In March BMW chief executive Helmut Panke admitted the Rover name was up for grabs
BMW, the German car maker which owns the historic brand, is understood to have agreed to sell the marque - which features the iconic Viking long ship - to Shanghai Automotive Industry Corporation for more than £11m. The two companies are planning to announce the transaction in the next fortnight. Industry sources said any deal could not be announced until then because of a previous agreement to give Ford the right to pre-empt any sale.
A spokesman for BMW said: "A sales contract for the Rover trademark has been signed, but completion is conditional on whether Ford exercises its right to buy within an agreed period of time." Ford declined to comment.
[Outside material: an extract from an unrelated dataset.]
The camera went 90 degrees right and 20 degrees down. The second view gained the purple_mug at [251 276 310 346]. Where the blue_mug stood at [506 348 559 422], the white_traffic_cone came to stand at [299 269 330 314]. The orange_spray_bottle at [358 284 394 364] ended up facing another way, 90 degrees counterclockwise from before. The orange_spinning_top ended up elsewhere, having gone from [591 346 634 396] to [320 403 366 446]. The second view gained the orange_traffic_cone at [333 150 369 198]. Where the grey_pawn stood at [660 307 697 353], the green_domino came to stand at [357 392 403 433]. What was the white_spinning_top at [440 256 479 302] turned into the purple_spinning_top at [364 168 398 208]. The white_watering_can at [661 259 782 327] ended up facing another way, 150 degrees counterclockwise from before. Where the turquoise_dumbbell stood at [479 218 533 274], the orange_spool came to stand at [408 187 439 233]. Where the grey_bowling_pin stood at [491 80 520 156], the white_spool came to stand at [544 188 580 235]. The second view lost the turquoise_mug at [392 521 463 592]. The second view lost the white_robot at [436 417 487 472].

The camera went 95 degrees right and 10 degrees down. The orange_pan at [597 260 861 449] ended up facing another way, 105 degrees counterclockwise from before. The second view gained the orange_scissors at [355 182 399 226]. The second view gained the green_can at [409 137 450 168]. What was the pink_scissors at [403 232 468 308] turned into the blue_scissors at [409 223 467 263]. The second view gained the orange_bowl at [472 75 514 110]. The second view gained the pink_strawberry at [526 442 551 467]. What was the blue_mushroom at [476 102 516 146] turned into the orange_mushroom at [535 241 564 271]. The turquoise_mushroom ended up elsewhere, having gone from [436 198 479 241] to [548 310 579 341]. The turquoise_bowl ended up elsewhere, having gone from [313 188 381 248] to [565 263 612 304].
However, it is understood that the US car maker is unlikely to stand in the way of any sale after extracting guarantees that Shanghai Automotive will not start making off-road Rover cars.
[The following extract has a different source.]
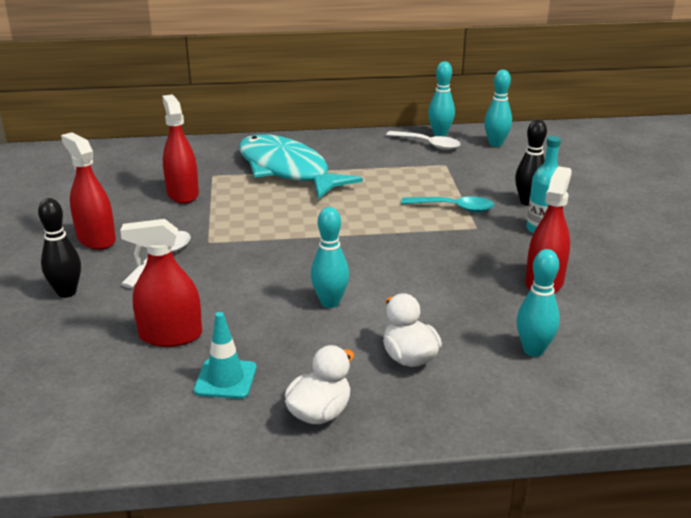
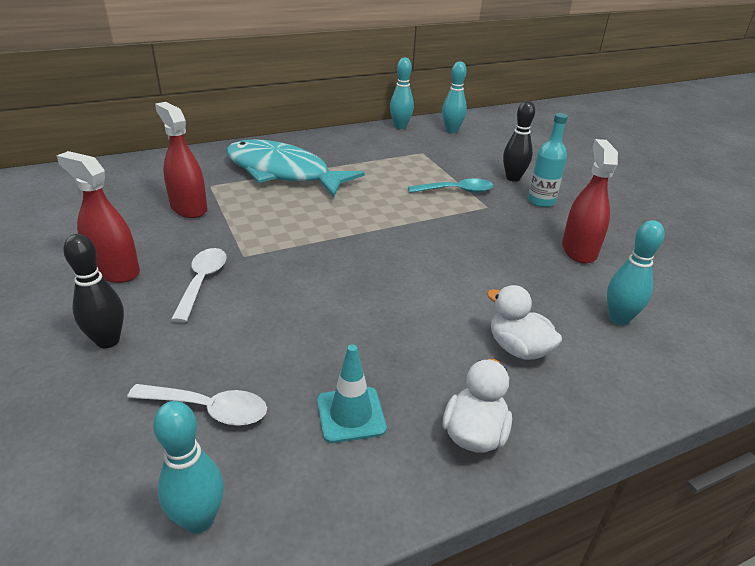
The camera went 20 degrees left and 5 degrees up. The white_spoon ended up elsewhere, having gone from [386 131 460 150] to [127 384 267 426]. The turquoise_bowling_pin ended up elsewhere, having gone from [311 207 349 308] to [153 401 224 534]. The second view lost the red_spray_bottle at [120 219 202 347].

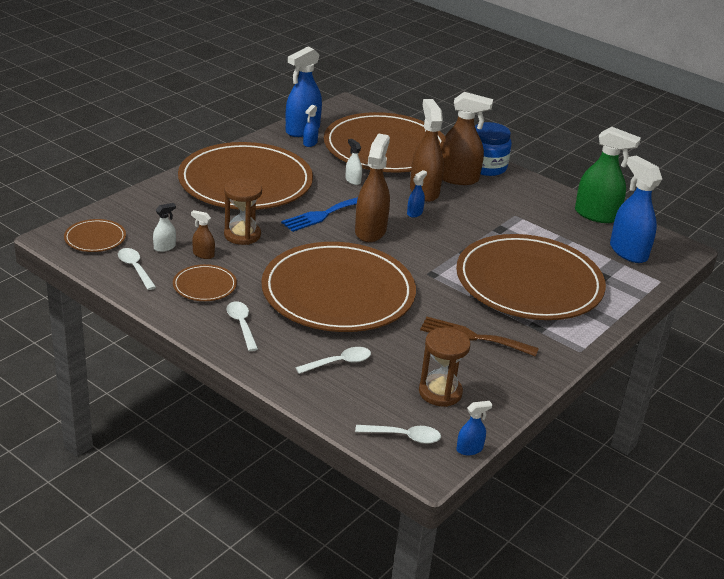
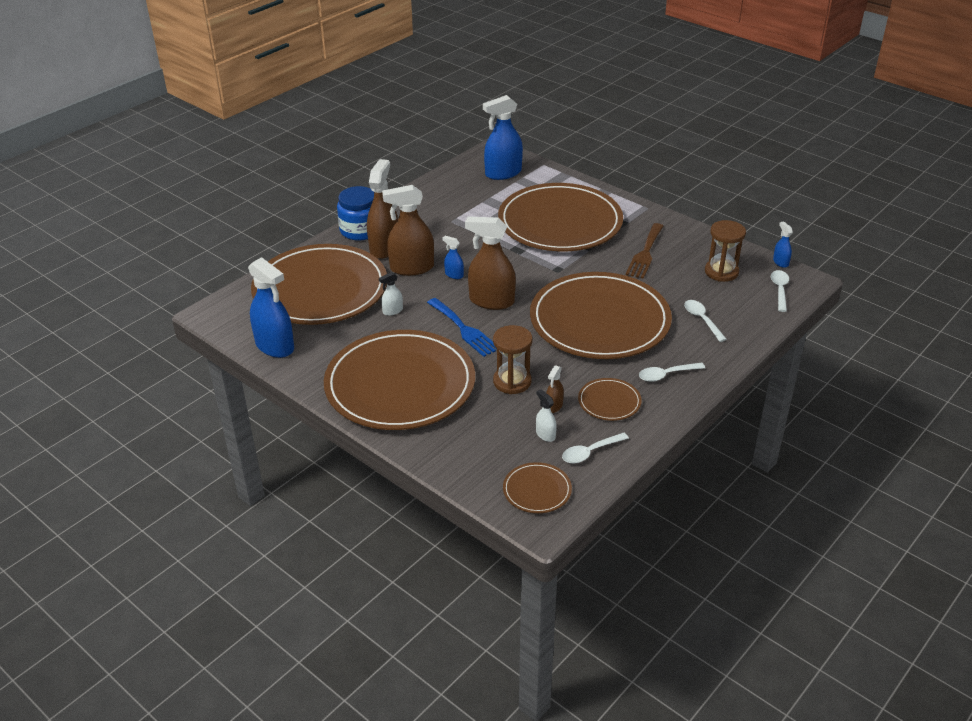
The camera went 85 degrees left and 5 degrees up. The second view lost the blue_spray_bottle at [303 105 318 147]. The second view lost the green_spray_bottle at [575 127 641 223].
That agreement dates from when Ford bought Land Rover from BMW for £1.4bn in 2000. Then it was agreed that Rover was not allowed to enter the off-road market in competition with Land Rover. One industry source said: "Those restrictions will remain in place."
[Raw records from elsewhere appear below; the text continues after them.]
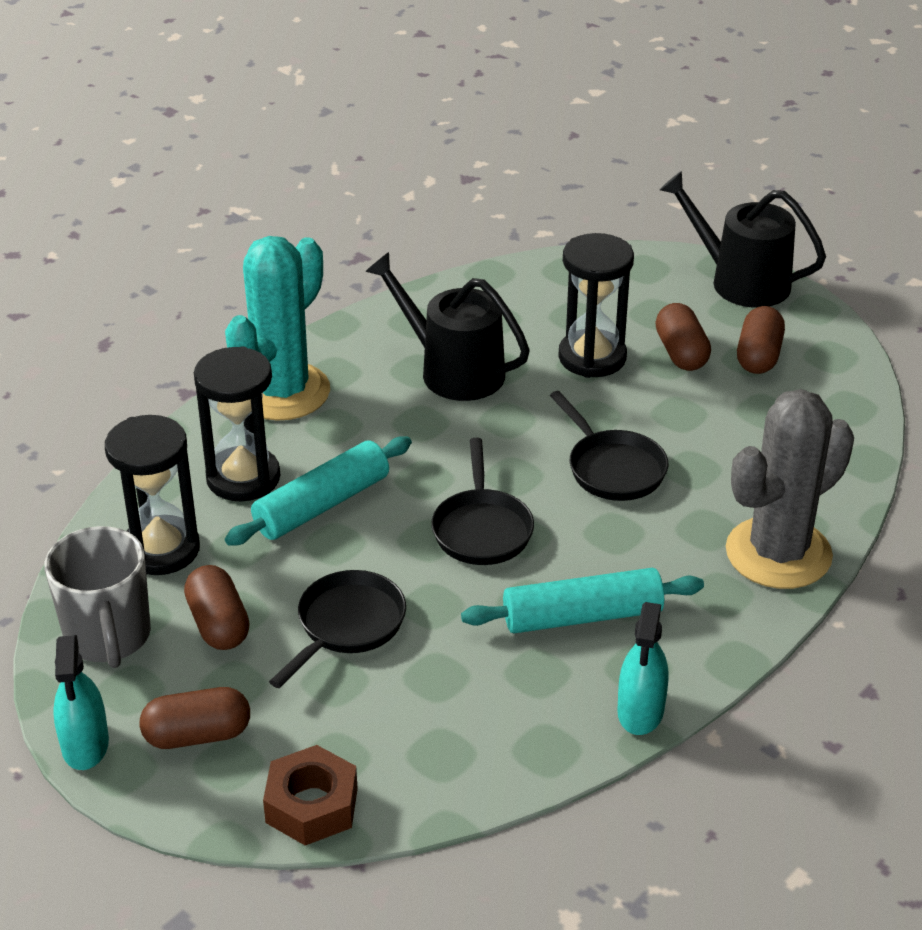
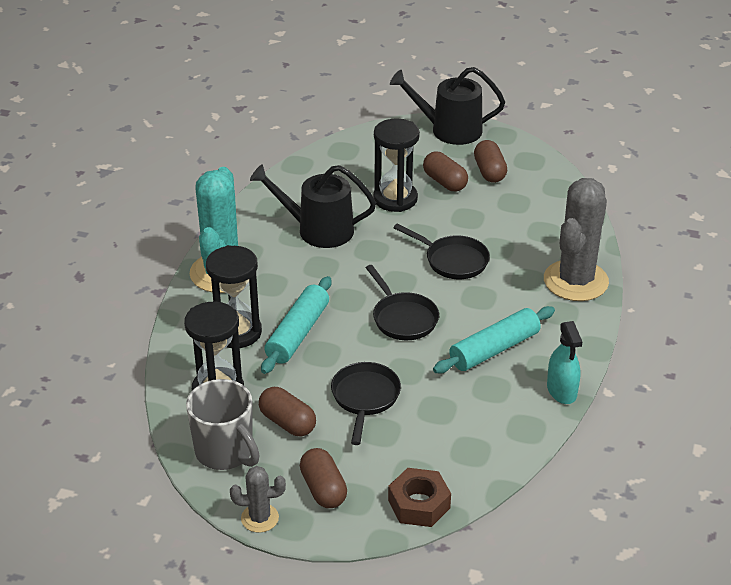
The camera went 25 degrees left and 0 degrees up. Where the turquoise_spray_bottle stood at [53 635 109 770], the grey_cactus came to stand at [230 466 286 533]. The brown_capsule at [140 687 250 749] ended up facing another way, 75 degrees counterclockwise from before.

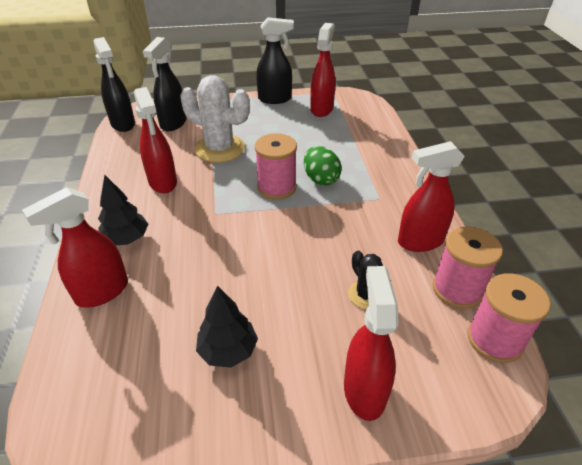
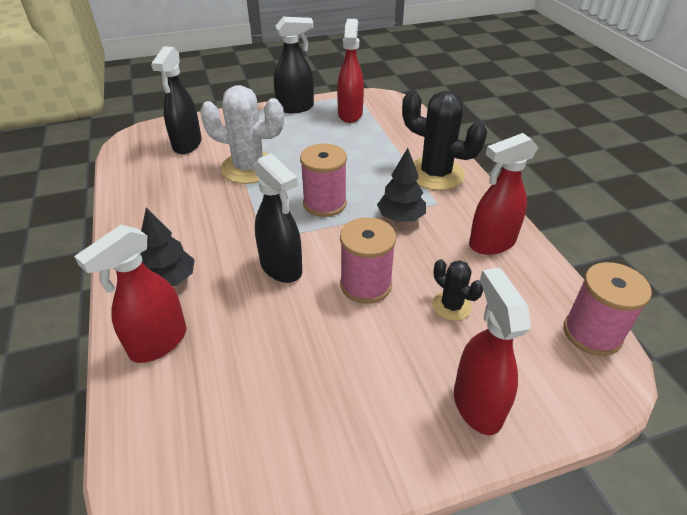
The camera went 10 degrees left and 0 degrees up. The black_spray_bottle ended up elsewhere, having gone from [94 37 135 132] to [253 153 302 283]. The pink_spool ended up elsewhere, having gone from [433 227 503 309] to [340 217 396 304]. The black_tree ended up elsewhere, having gone from [196 286 258 368] to [377 148 426 222]. The second view gained the black_cactus at [402 90 487 190]. The second view lost the red_spray_bottle at [134 87 177 193]. The second view lost the green_egg at [304 146 342 186].

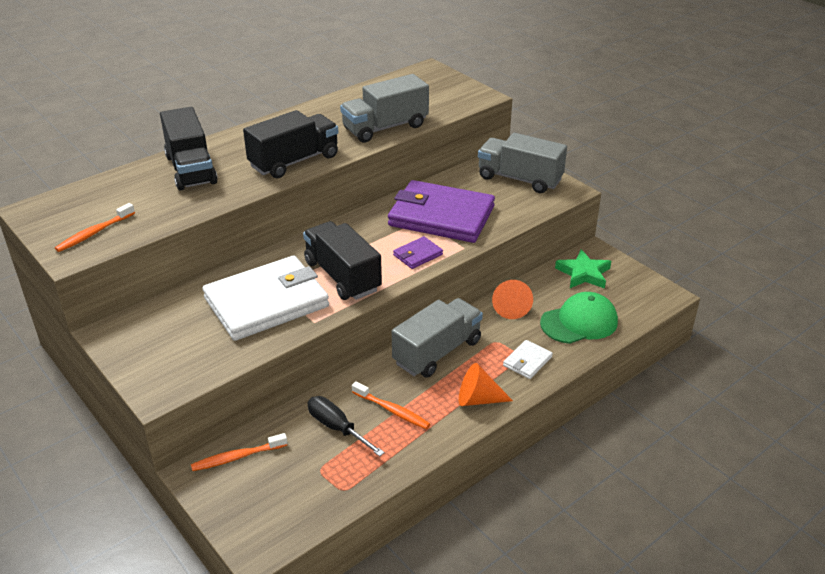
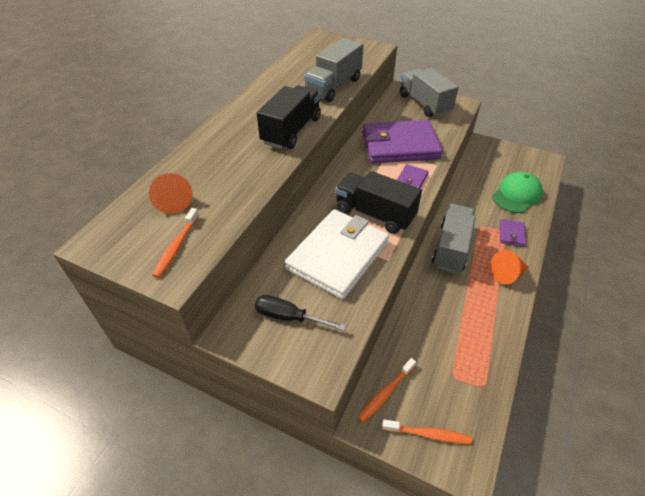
The camera went 25 degrees left and 10 degrees up. The orange_cone ended up elsewhere, having gone from [492 280 533 319] to [149 173 192 214]. The black_screwdriver ended up elsewhere, having gone from [307 396 385 456] to [255 295 346 331]. The orange_toothbrush ended up elsewhere, having gone from [352 381 430 429] to [382 419 472 444]. The grey_truck at [478 133 567 193] ended up facing another way, 60 degrees clockwise from before. What was the white_wallet at [503 340 553 379] turned into the purple_wallet at [500 219 526 247]. The second view lost the black_truck at [160 107 218 191]. The second view lost the green_star at [555 249 611 289].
A spokesman for Shanghai Automotive declined to comment. BMW has always controlled the rights to the Rover marque even after it sold the car maker to Phoenix Venture Holdings for £10 in 2000, leasing the right to make Rover cars to Phoenix free of charge. However when the car maker collapsed last May, control of the Rover marque returned to Munich. In March this year, Helmut Panke, the company's chief executive, admitted BMW was fielding a number of offers for the Rover trademark.
News of the sale is a boost for Shanghai Automotive, which bought the intellectual property rights to the Rover 25 and 75 for £67m in late 2004, months before MG Rover went into administration.
Shanghai Automotive was disappointed to lose out to Chinese rival Nanjing Automotive which picked up the production lines and assets at Longbridge from the company's administrator for £53m last July.
The Birmingham Post reported that Nanjing, which is hoping to start making MG cars at Longbridge next year, had offered to buy the Rover marque for £500,000 in a bid to keep control in the UK. However, a Nanjing spokesman said that it was not interested in buying the Rover marque. The spokesman said: "The only bit they are interested in is the MG brand."
The Viking long ship now looks set to adorn the new versions of the Rover 25 and 75, currently under development in China.
rand lover?
Doogle
Chi-com garbage polluting and bastardizing the Rover marque? Very sad. I'd rather see it end in oblivion, as with Oldsmobile, than these trash-scum taking it over and polluting it.
Curse on BMW's Helmut Panke, for aborting it. Scumbag.
Amen.
I once owned a Rover 825 sedan. It had a poltergeist which at times locked the doors, other times disabled the windows, as if the Prince of Darkness still held sway. When the air conditioning went out, and I was advised that a set of hoses would set me back $600, I sold it. Pity, as it was a sexy, though haunted, sort of car. It had an Acura motor so it was a half-British, half-Japanese sort of thing.